Biden, Putin ve Netanyahu

Günümüzde bazı liderlerin varlığı ve idarecilik vasfı öne çıkarken, ABD Başkanı Joe Biden, Rusya Devlet Başkanı Vladimir Putin ile İsrail Başbakanı Binyamin Netanyahu gibi liderlerin ise ülkelerini temsil kabiliyetinde yetersiz kaldıkları görüşünden hareketle liderlikleri tartışılmaya devam ediyor.

ABD tarihinde ilk defa bir başkan, başkanlık seçimlerine tekrar adayken çekilme kararı aldı, daha doğrusu bunu yapmaya mecbur edildi.

Hem halktan ve partisinden hem de ABD derin devleti, kendisine dayanılmaz baskılar uyguladılar, o da sonunda bu baskılara boyun eğerek teslim oldu.

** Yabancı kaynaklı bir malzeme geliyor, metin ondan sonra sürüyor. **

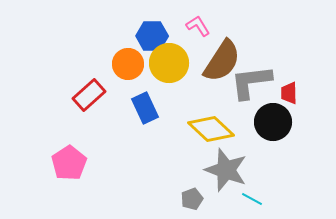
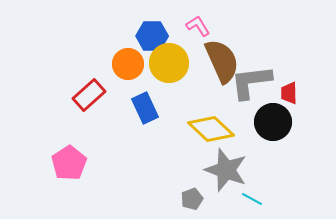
brown semicircle: rotated 57 degrees counterclockwise
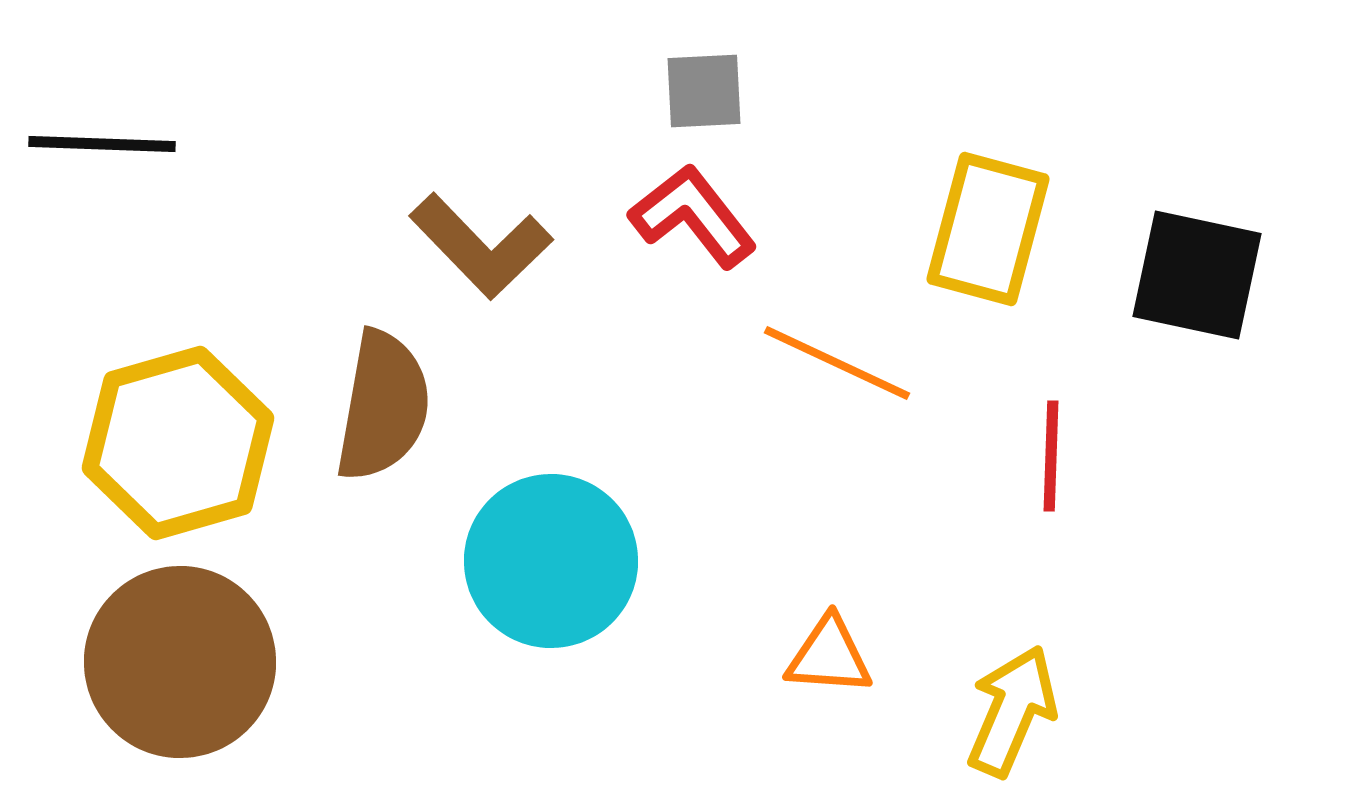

Yani isteyerek ve gönüllü olarak değil, "üzüntü ve esefle" sahneden çekildi.

Başkan Biden'in yarım asra yakın senatörlük ve devamında başkan yardımcılığı ve başkanlık dönemleriyle tecrübeli bir politikacı olmasına karşın, ilerleyen yaşı ve aklı melekelerindeki yavaşlamayla çok ciddi potlar kırmasına sebep oldu ve yeniden başkanlığının önü Postmodern darbesiyle kesilmiş oldu.

Ancak, İsrail'e sınırsız desteğiyle Gazze'de gerçekleştirilen ve halen devam eden büyük yıkım ve soykırıma varan toplu katliamların suç ortağı, zalimliği, gafları ve dengesizlikleri yüzünden ise Biden, "bunak ABD başkanı" olarak anılacaktır.

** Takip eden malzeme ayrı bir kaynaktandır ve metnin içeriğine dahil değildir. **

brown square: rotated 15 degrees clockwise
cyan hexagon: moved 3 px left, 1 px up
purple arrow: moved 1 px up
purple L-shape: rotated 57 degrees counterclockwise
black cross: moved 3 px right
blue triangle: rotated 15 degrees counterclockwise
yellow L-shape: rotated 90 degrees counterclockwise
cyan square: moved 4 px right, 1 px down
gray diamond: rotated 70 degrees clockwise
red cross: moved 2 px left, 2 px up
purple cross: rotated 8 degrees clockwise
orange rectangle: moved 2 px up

Halen ABD'nin başında bulunan Joe Biden şimdi, bir yandan 5 Kasım'da yapılacak başkanlık seçiminde adaylıktan çekilmesinin ardından yerine aday olan Başkan Yardımcısı Kamala Harris'e desteğini sürdürürken, diğer yandan ise Rusya Devlet Başkanı Putin'i Ukrayna'da yenilgiye uğratmayı amaçlıyor.

Böylece adaylıktan çekilmeye mecbur edilen Biden, Gazze vahşetini gerçekleştiren İsrail'e sınırsız desteğinin yanında hem rakibi Trump'ı hem de Ukrayna üzerinden Putin'i yenmek suretiyle ABD ve Siyonist İsrail'in tarihine "zaferler kazanan başkan" olarak geçmek istiyor.

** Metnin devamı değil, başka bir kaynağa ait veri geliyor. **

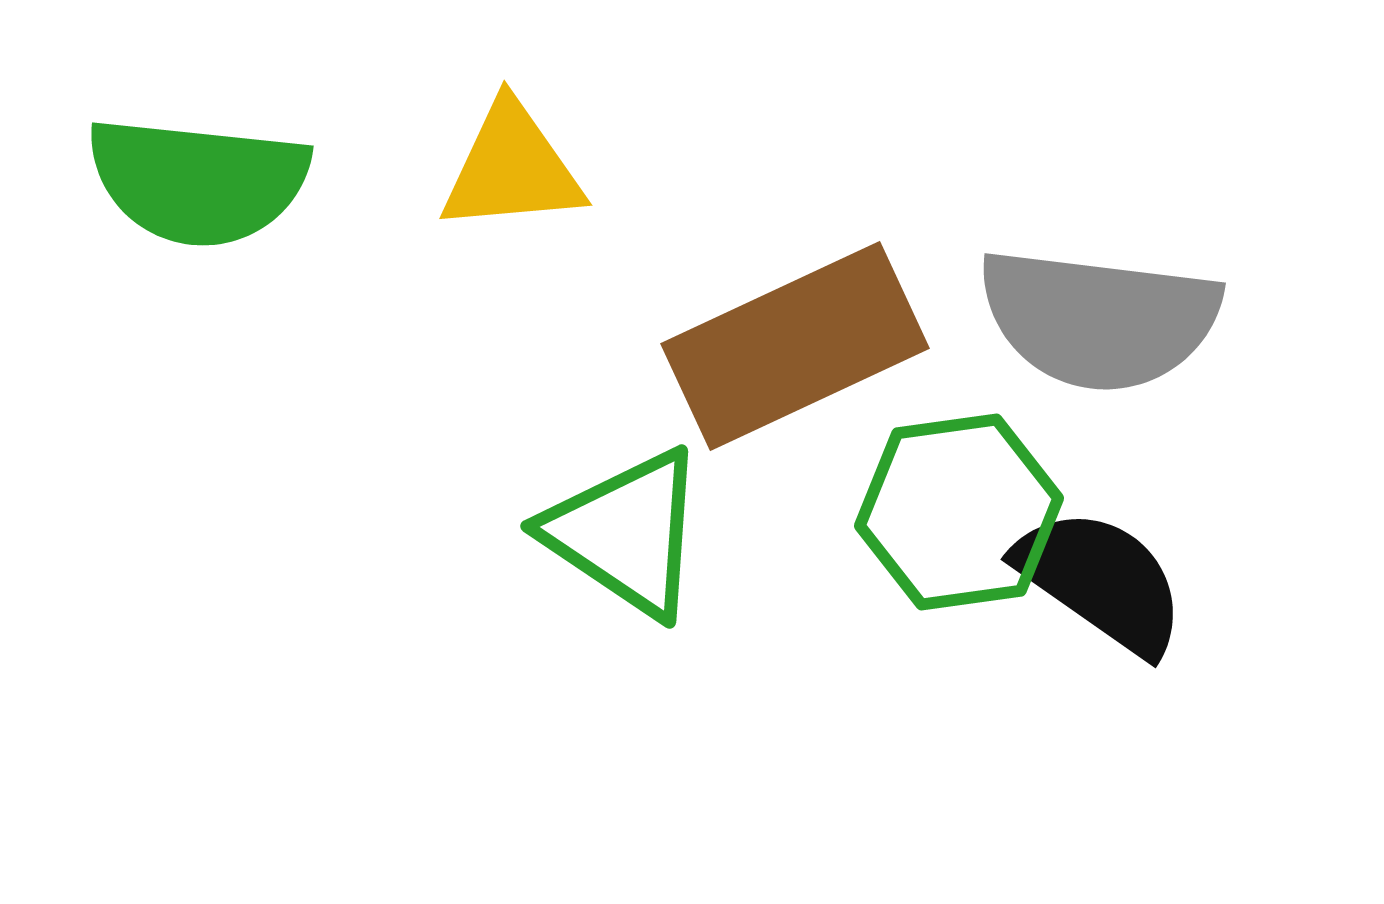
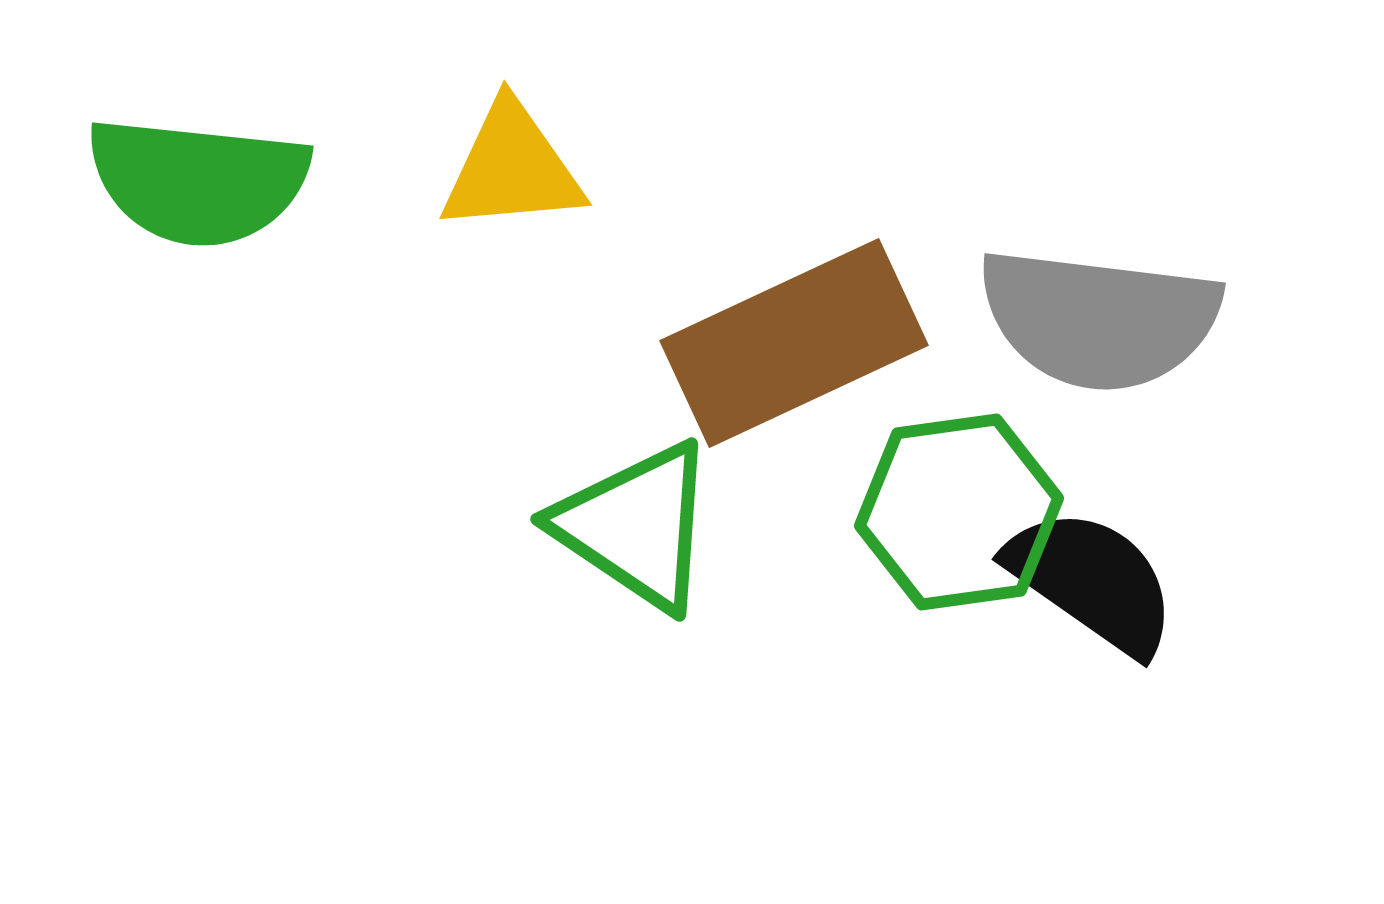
brown rectangle: moved 1 px left, 3 px up
green triangle: moved 10 px right, 7 px up
black semicircle: moved 9 px left
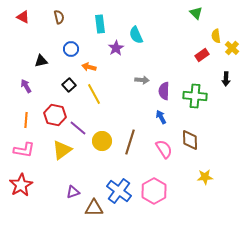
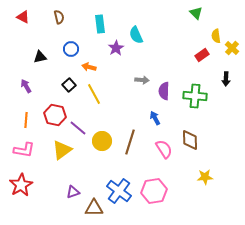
black triangle: moved 1 px left, 4 px up
blue arrow: moved 6 px left, 1 px down
pink hexagon: rotated 20 degrees clockwise
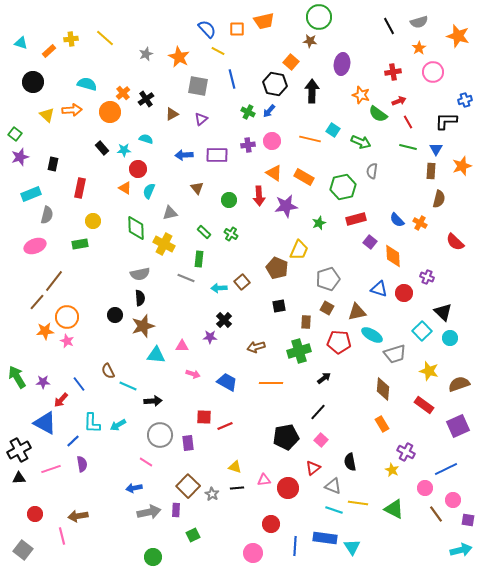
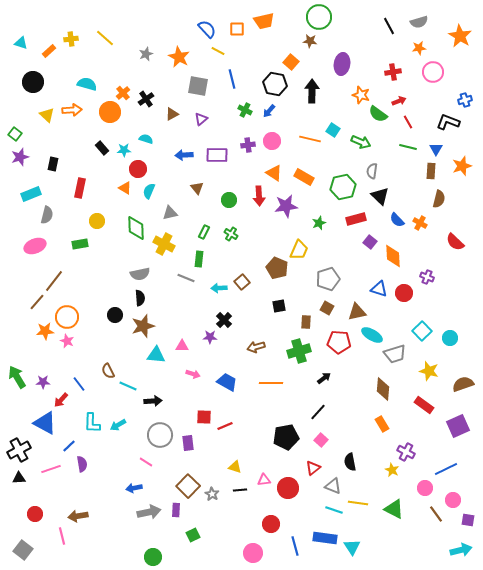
orange star at (458, 36): moved 2 px right; rotated 15 degrees clockwise
orange star at (419, 48): rotated 24 degrees clockwise
green cross at (248, 112): moved 3 px left, 2 px up
black L-shape at (446, 121): moved 2 px right, 1 px down; rotated 20 degrees clockwise
yellow circle at (93, 221): moved 4 px right
green rectangle at (204, 232): rotated 72 degrees clockwise
black triangle at (443, 312): moved 63 px left, 116 px up
brown semicircle at (459, 384): moved 4 px right
blue line at (73, 441): moved 4 px left, 5 px down
black line at (237, 488): moved 3 px right, 2 px down
blue line at (295, 546): rotated 18 degrees counterclockwise
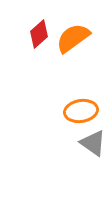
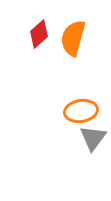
orange semicircle: rotated 39 degrees counterclockwise
gray triangle: moved 5 px up; rotated 32 degrees clockwise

ABD öncülüğündeki Batı cephesi, bu sefer sadece ekonomik ve askeri destekle yetinmedi ve Kursk sınır bölgesizine giren Ukrayna ordusunun ilerleyişine ayrıca lojistik ve ekipman desteği sağlamaktadır.

Asıl hedef, Ukrayna'nın girdiği Rusya'nın sınırındaki Kursk bölgesinde daha fazla ilerleyemez ise de işgal edilen bölgeyi elde tutmasını sağlamaktır.

Son günlerde Rus bürokrasisi içinde ABD'de Biden'ınbaşkanlı seçiminden çekilmesini örnek göstererek, Kursk bölgesindeki Rus kayıpları kastedilerek, "beceremeyen gitsin" sesleri yükselmesiyle, Putin'in açıkça hedef aldığı anlaşılmaktadır.

Asıl amaçları Kursk başarısızlığı üzerinden Putin'in arkasındaki halk desteğini azaltmak, güven ile itibarını sarsmaktır.

Çünkü, İkinci Dünya Savaşı'ndan bu yana ilk kez Rus topraklarına giriliyor.

Ayrıca, Kursk bölgesi, Rusya'nın tarihi sembolizmi olarak bilinir. İkinci dünya savaşının sonucunun burada belirlenmesinden ve Hitler'in yenilgisinin işaretleri yine buradan başlamıştı.